**Work order:** From the entries below, output the line with "How do we find hope in the darkness of" and each following line up to and including the line with "Faith and Doubt", exactly as written.
Provided information below:
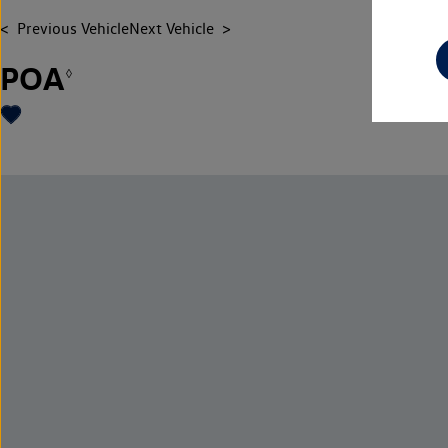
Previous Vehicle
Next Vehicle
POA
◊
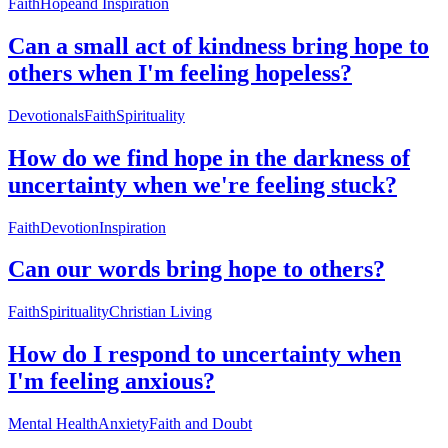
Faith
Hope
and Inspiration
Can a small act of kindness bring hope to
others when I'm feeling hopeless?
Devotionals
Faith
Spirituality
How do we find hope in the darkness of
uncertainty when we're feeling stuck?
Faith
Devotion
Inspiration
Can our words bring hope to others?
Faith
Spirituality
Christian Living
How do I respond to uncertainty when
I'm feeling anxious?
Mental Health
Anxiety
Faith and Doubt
End of Provided information.
Provided information below:
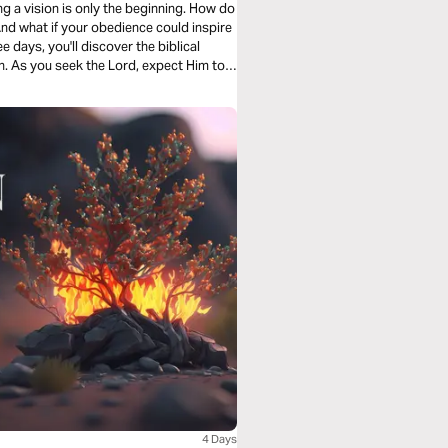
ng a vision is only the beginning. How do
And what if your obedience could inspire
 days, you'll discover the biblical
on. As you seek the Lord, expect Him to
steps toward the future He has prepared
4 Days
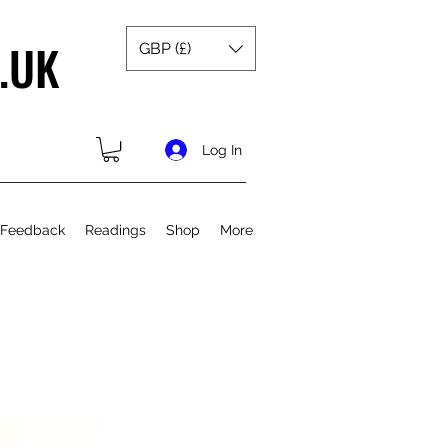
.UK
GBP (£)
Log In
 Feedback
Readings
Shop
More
End of Provided information.
**Response:**
How do we find hope in the darkness of
uncertainty when we're feeling stuck?
Faith
Devotion
Inspiration
Can our words bring hope to others?
Faith
Spirituality
Christian Living
How do I respond to uncertainty when
I'm feeling anxious?
Mental Health
Anxiety
Faith and Doubt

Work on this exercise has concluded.